Recycling & Circularity Developed 2024 · C11 4 min
How Policy Can Advance the Circular Battery Economy for EVs
Building a circular battery economy for EVs depends as much on smart policy as on technology, especially in developing economies balancing tight capital against competing priorities. This case study takes the perspective of a multi-disciplinary government committee tasked with designing a regulatory framework to drive the circularity of electric vehicle batteries, spanning supply-side and demand-side measures, incentives, enforcement, and standardisation.

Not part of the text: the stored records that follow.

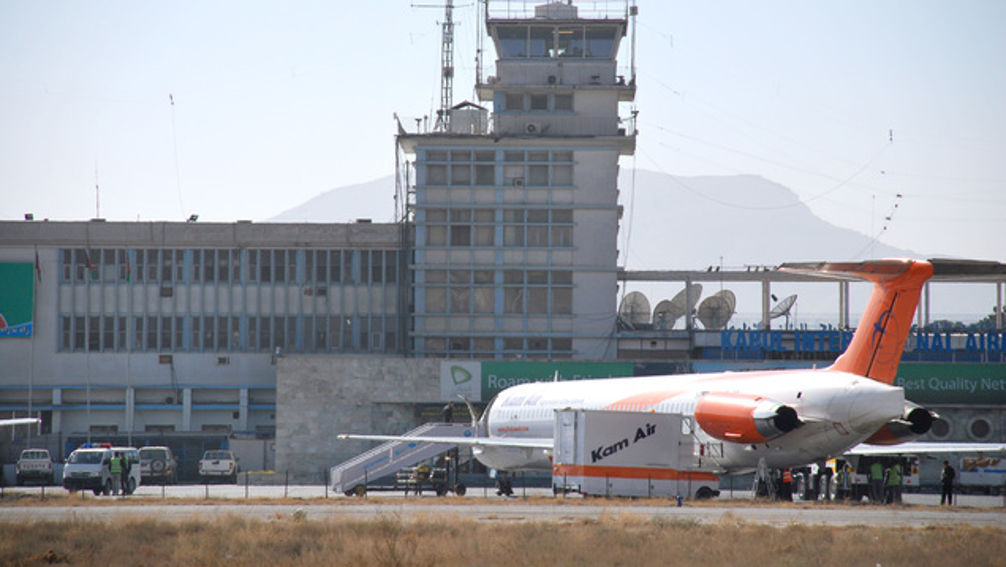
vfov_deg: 5.7
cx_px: 503
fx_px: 5697
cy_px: 230
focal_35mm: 214
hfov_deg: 10.1
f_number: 5.6
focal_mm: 135
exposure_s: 1/1250
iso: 200
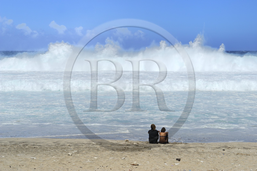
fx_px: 499
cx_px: 128
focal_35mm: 70
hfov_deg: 28.9
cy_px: 86
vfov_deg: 19.4
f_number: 16
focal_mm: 70
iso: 200
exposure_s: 1/400
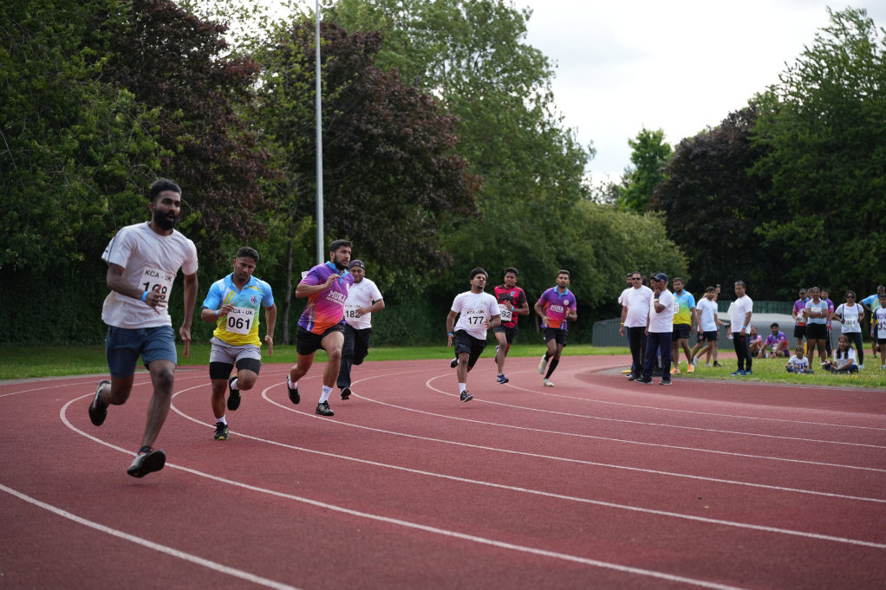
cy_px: 295
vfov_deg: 19.5
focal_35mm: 70
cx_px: 443
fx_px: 1722
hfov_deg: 28.8
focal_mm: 70
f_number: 2.8
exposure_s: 1/1600
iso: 250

Why Circularity Matters Now
Transport accounts for about 17 percent of global energy-related greenhouse gas emissions, and falling lithium-ion battery costs have accelerated EV adoption across countries and vehicle types. That shift creates its own waste challenge. EVs sold in 2019 alone will generate around 500,000 tonnes of unprocessed battery pack waste at end of life. Volumes reaching end of first life stay modest to 2030, near 100 gigawatt-hours, then grow rapidly to between 450 gigawatt-hours and 1.3 terawatt-hours by 2040, more than 20 percent of new battery requirements that year. Circularity also protects access to critical minerals such as lithium, nickel, cobalt, manganese, copper, and graphite. If all EV batteries were recycled and reused between now and 2050, the need for mining to support the transition could fall by up to 64 percent. Without circularity, the environmental gains of switching to EVs are undermined.

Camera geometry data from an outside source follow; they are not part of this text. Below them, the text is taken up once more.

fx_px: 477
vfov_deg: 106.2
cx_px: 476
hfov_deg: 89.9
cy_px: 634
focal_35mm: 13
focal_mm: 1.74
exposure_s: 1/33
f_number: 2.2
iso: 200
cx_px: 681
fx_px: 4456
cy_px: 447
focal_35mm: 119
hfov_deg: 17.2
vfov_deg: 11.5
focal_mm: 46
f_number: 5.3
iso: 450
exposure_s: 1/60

The Roadblocks a Framework Must Address
The committee identifies structural barriers that currently limit reuse and recycling. Battery volumes reaching end of life are still small because battery EVs have only sold widely for five to ten years, which weakens the business case for recycling infrastructure. Battery packs are not designed for easy disassembly, and a lack of manufacturing standards creates ambiguity about specific cell chemistries. There is insufficient data to track batteries and assign responsibility across the value chain. Collection logistics are costly and operationally difficult, and safety adds further complexity. Financial support for technology development lags, as does the development and enforcement of policies that encourage circularity. For a developing economy, these barriers intersect with capital constraints and the need to serve several strategic goals at once, including energy security, environmental protection, job creation, cross-border trade, and building indigenous supply chain capability.

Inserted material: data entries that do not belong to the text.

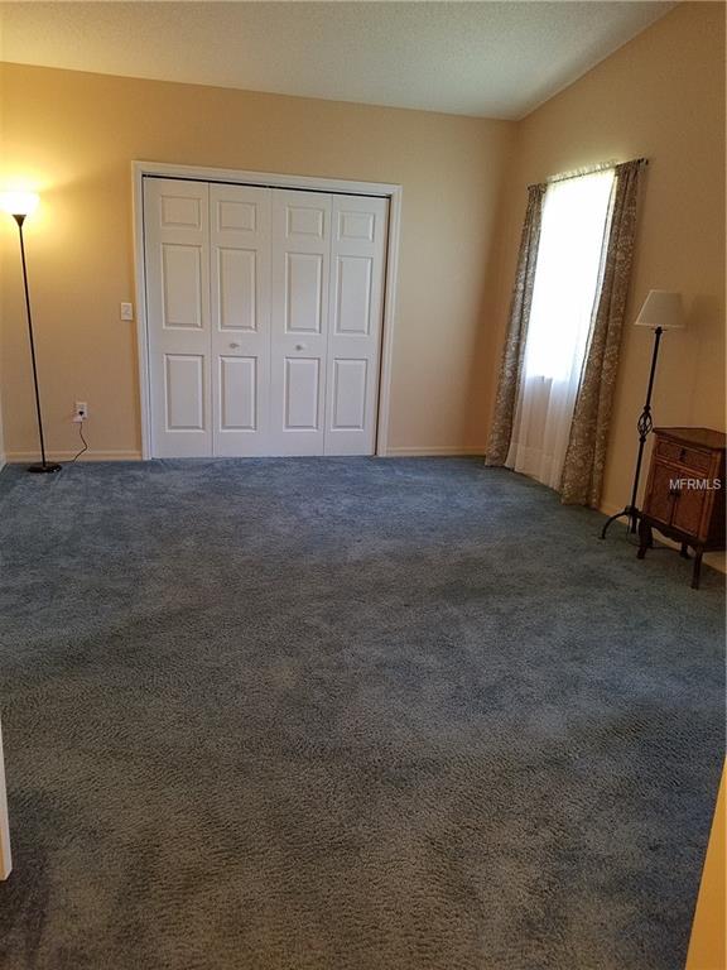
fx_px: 728
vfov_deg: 67.3
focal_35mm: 26
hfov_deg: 53.1
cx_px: 364
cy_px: 485
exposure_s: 1/60
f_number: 1.7
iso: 160
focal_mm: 4.2
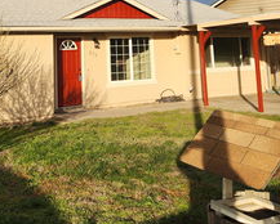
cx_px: 75
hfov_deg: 34.7
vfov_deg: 26.4
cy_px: -22
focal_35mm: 53
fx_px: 440
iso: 20
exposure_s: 1/904
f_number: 1.8
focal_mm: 5.4
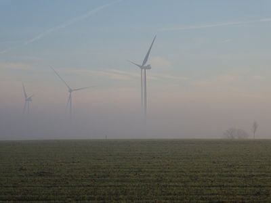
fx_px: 1096
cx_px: 136
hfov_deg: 14.1
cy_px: 102
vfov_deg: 10.6
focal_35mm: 140
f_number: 6.6
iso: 125
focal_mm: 25
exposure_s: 1/250
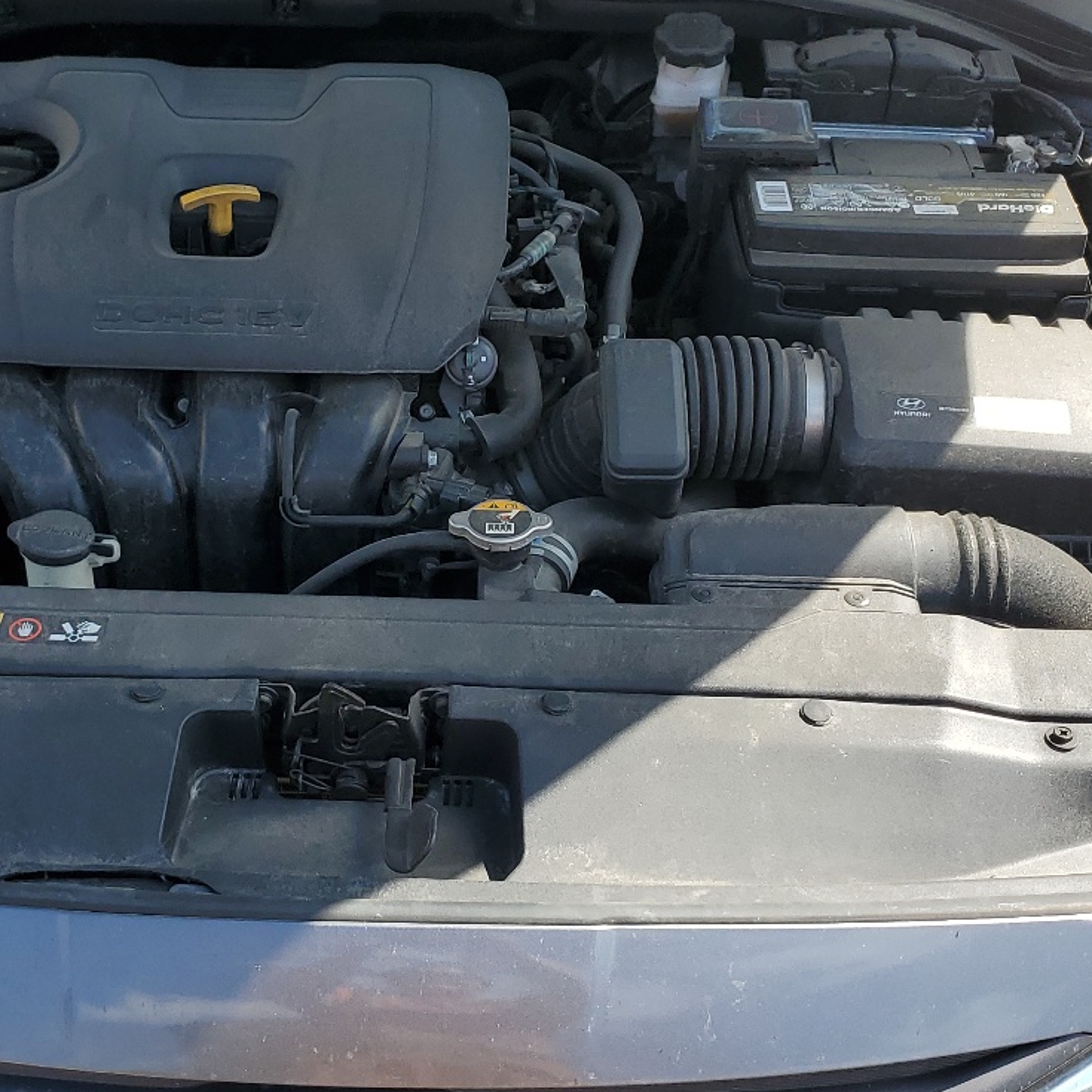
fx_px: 1785
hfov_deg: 33.9
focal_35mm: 50
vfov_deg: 34.0
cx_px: 422
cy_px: 484
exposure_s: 1/1429
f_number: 1.5
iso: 50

Designing Interventions Across the Life Cycle
The framework applies a full life-cycle view, from design and manufacturing through first life, end of first life, and second life, moving away from the take-make-dispose model. Production is the most energy-intensive stage, while the use phase dominates overall environmental impact. A battery's first life in a vehicle typically runs five to ten years, with gradual capacity loss, after which many packs retain enough capacity for second-life applications such as stationary storage. Effective policy therefore has to act at multiple points: encouraging designs that are easier to disassemble, mandating traceability so batteries can be tracked and responsibilities assigned, standardising chemistries and data, and combining financial and non-financial incentives with credible enforcement. Priority interventions should be measurable, judged by expected increases in recycling rates, the penetration of second-life products, or cost savings, so the committee can tell whether a regulation is working rather than assuming it is.
What It Means for the Industry
The distinctive contribution of this case is the policymaker's lens. Policymakers do little physical work in the circular ecosystem, yet they are the enablers who move the whole system in a chosen direction. The framework stresses that public and private roles must be defined clearly: the public sector sets standards, enforcement, and traceability requirements and provides early-stage support, while the private sector invests, innovates, and operates collection and recycling at scale. For developing economies in particular, circularity is not only an environmental measure but a route to energy security and reduced dependence on imported critical minerals. The core message is that a functioning circular battery economy will not emerge on its own; it needs coordinated regulation that spans supply, demand, incentives, and enforcement, timed ahead of the coming surge in end-of-life volumes.
Key Takeaways
Transport contributes about 17 percent of energy-related emissions, and EV growth creates a large end-of-life battery challenge.
End-of-life volumes could reach 450 gigawatt-hours to 1.3 terawatt-hours by 2040, over 20 percent of new battery demand.
Full recycling and reuse could cut mining needs for the EV transition by up to 64 percent by 2050.
Key roadblocks include low current volumes, packs not designed for disassembly, missing standards, and weak traceability.
Priority interventions should be measurable through recycling rates, second-life penetration, or cost savings.
Developing economies gain energy security and critical mineral access alongside environmental benefits.
Clear public and private roles, with the state enabling and the private sector operating at scale, are essential.
Disclaimer: This case study was developed and presented by BatteryMBA participants as part of the Case Study Track. Views, analysis and recommendations are the authors' own. BatteryMBA does not take responsibility for the accuracy or completeness of the content and it should not be relied upon as investment, engineering or legal advice.